Я улыбнулась. На этот раз — по-настоящему. И пошла на встречу. Мне надо было успеть к десяти. По радио сказали, что на мосту затруднение. Но я знала: объехать можно. По набережной. Я давно научилась.

Людмила Петровна, конечно, не сдалась. Она жалуется на меня Кириллу — теперь больше шёпотом, чем громко. Она говорит слово «эгоистка», как будто пробует кислую сливу. Она звонит тётке Гале и шепчет, что «у Натальи характер, как у шиншиллы — милый, но вредный». Она приносит Лизе к празднику книгу советов «как вести себя приличной девочке», где на странице двадцать семь написано, что «девочка не спорит со старшими». Лиза, к счастью, любит динозавров и книги про космос — эта книга останется на полке «для гостей».

Иногда я слышу, как Кирилл в коридоре говорит: «Мама, хватит. Нет. Нет». Я не подслушиваю. Звуки сами приходят. Я в такие моменты мою кружку, как богиня сосредоточенности. И дышу. У меня теперь новый навык: дышать, когда где-то рядом кто-то строит чужой мир.

И всё же у нас бывают хорошие дни. Такие, когда Лиза устраивает «вечер благодарности»: мы пишем на бумажках, за что благодарны. «Я благодарна за то, что у меня есть подоконник, на котором можно рисовать», — пишет Лиза. «Я благодарен за то, что крыша больше не течёт», — пишет Кирилл и краснеет, как школьник. Я пишу: «Я благодарна за ключ в сумке». И за то, что мне больше не предлагают обменять этот ключ на банки огурцов.

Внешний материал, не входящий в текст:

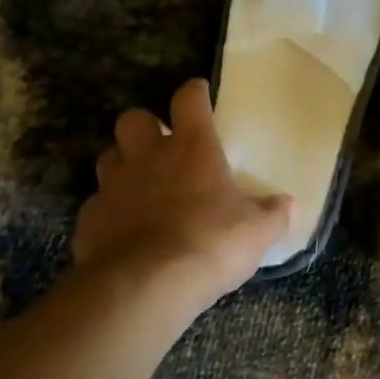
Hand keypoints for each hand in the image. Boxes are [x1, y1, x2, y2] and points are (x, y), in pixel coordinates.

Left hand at [72, 78, 292, 309]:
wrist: (146, 285)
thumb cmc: (211, 242)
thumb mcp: (258, 231)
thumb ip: (274, 214)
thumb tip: (290, 204)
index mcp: (192, 148)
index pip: (189, 100)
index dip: (194, 92)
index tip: (200, 93)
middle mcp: (148, 157)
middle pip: (134, 118)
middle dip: (146, 126)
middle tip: (162, 145)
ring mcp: (114, 187)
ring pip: (109, 158)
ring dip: (124, 165)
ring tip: (141, 185)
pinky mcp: (89, 220)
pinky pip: (97, 205)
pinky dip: (110, 212)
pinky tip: (124, 230)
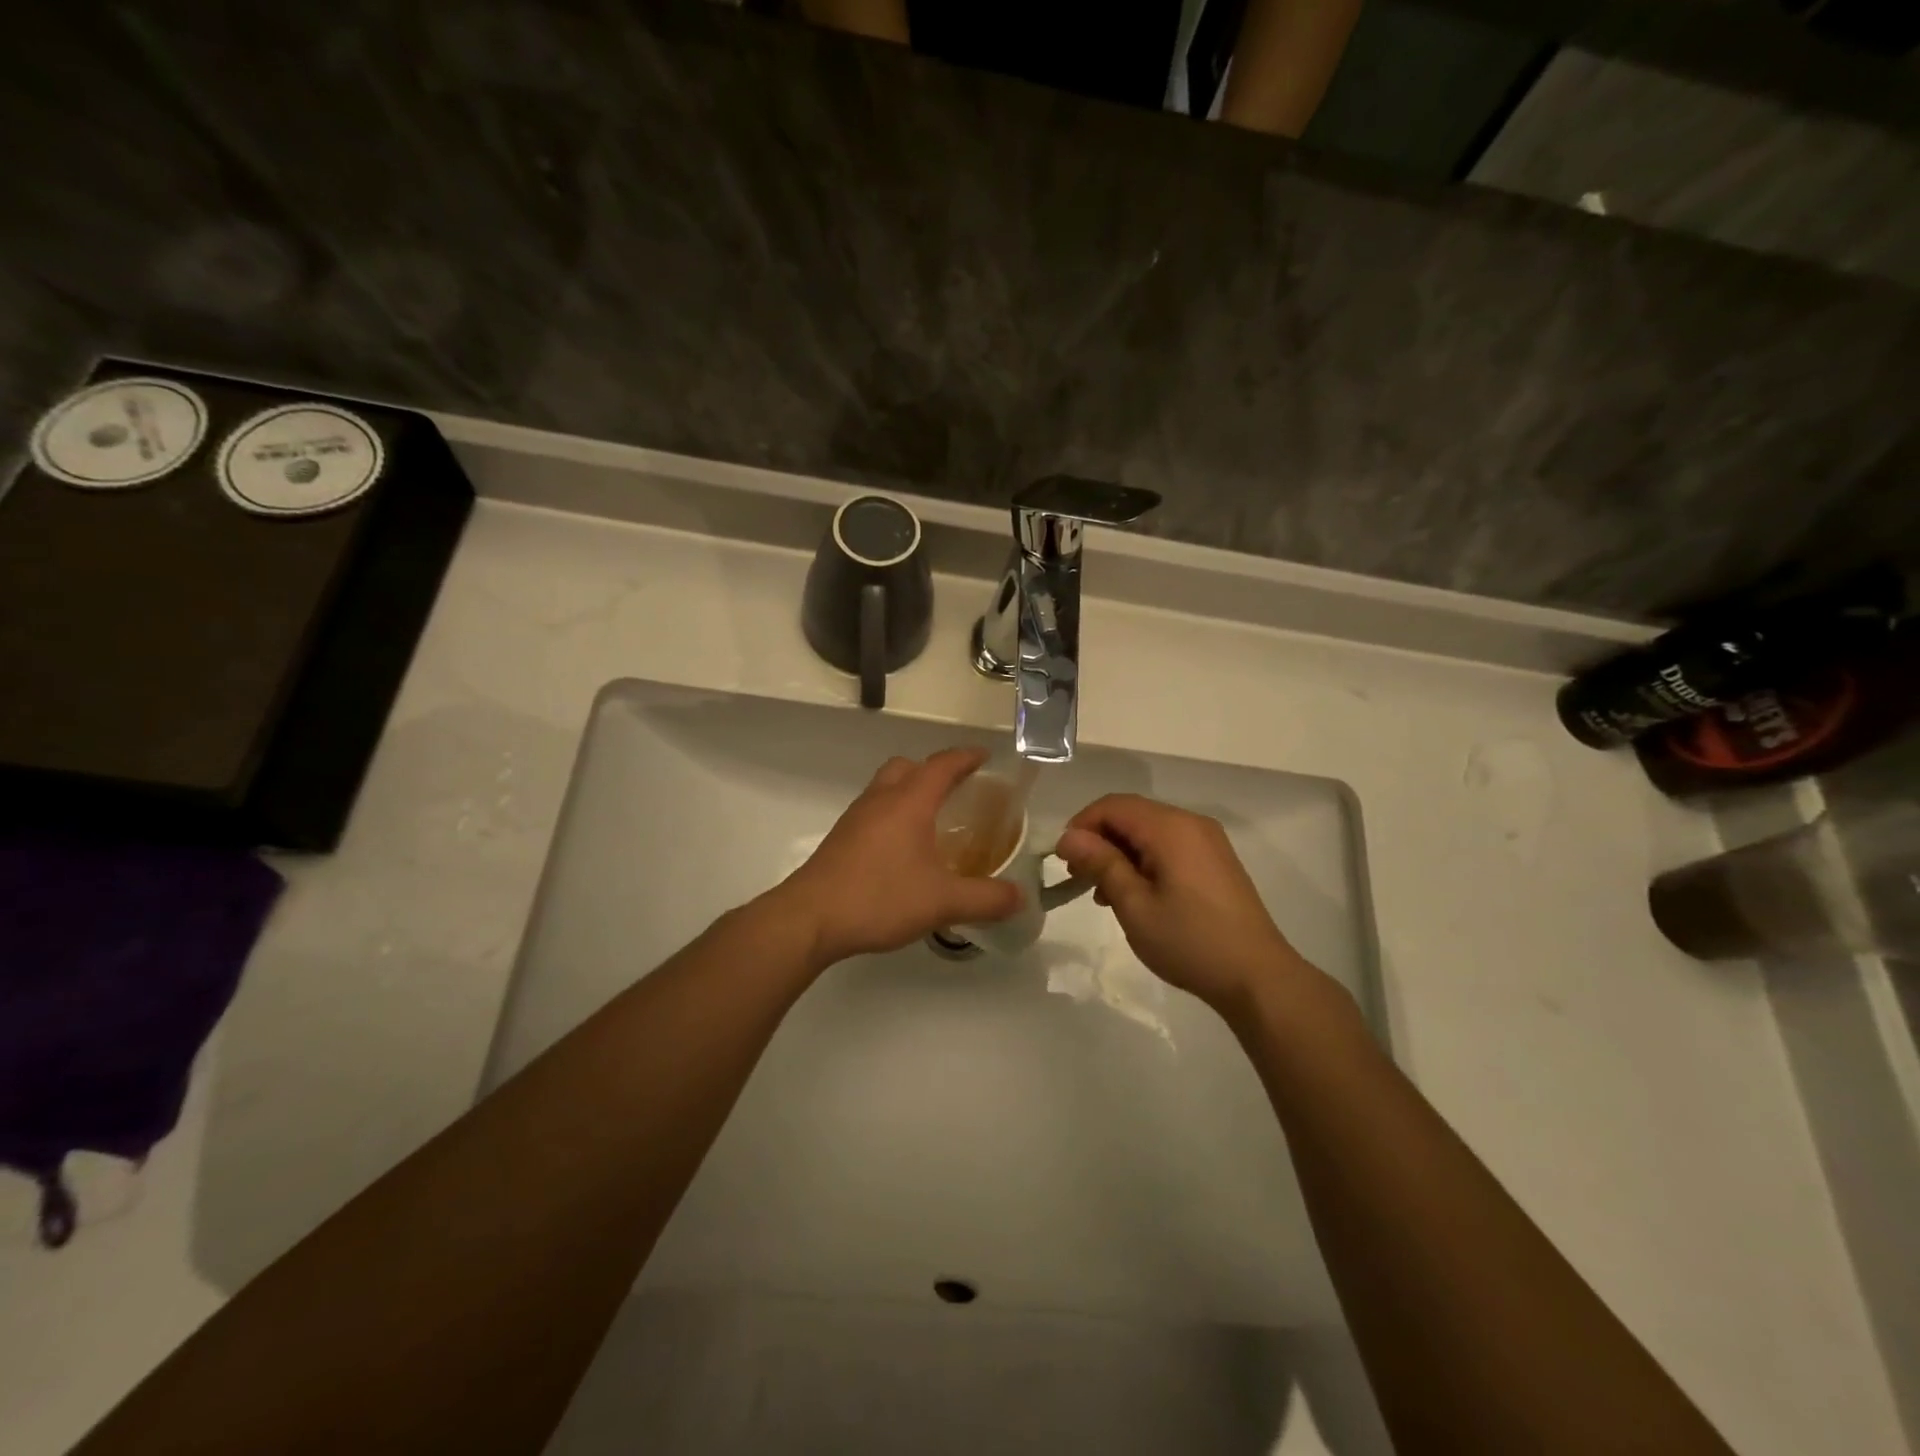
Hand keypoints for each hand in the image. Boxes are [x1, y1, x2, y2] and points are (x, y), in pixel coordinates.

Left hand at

Иногда — редко — мне снится наша свадьба. Но это уже не тот сон, где я бегу босиком от звука ложек. Теперь это другой сон: я стою в своём платье, и никто не комментирует моё тело. Музыка играет тихо. Кирилл берёт меня за руку. Людмила Петровна поднимает бокал и говорит: «Ну, счастья вам». И всё. Без продолжения. Я просыпаюсь и какое-то время лежу, глядя в потолок. Я не жду, что в жизни будет так. Я просто знаю, что теперь у меня есть моя версия реальности, и я за неё отвечаю. И в этой версии моя квартира стоит на своей улице, у неё чистый подъезд и сосед, который всегда здоровается. И у нас дома никто не будет обсуждать мою помаду и детские подбородки. И если кто-то всё-таки начнёт — у меня есть ключи. И голос. И правило «нет».

— Мама, — шепчет Лиза с подушки поздним вечером, — а бабушка Люда нас любит?

— По-своему, — говорю я.

— Это как?

— Это когда любят, но не умеют не мешать. Но это — её задача учиться. А наша — не быть курсом молодых бойцов по выживанию на чужой даче.

Лиза зевает. У неё ресницы смешные — как маленькие веера. Я накрываю её одеялом и слышу в коридоре, как Кирилл снимает куртку. Он пахнет чем-то тёплым — деревом, пылью и летом с крыши, где сегодня меняли листы. Он заходит тихо, кивает, как человек, который знает: в этом доме принято кивать, когда входишь — в знак уважения.

— Я купил огурцы, — шепчет он виновато. — Только не для консервации. На салат.

— Молодец, — шепчу я в ответ. — Салат — это по-нашему.

И мы идём на кухню. Там лунный свет и разделочная доска, на которой мы режем будущее — мелкими кубиками, как огурцы. Оно хрустит, пахнет свежим и не требует, чтобы его пересаживали на чужую землю.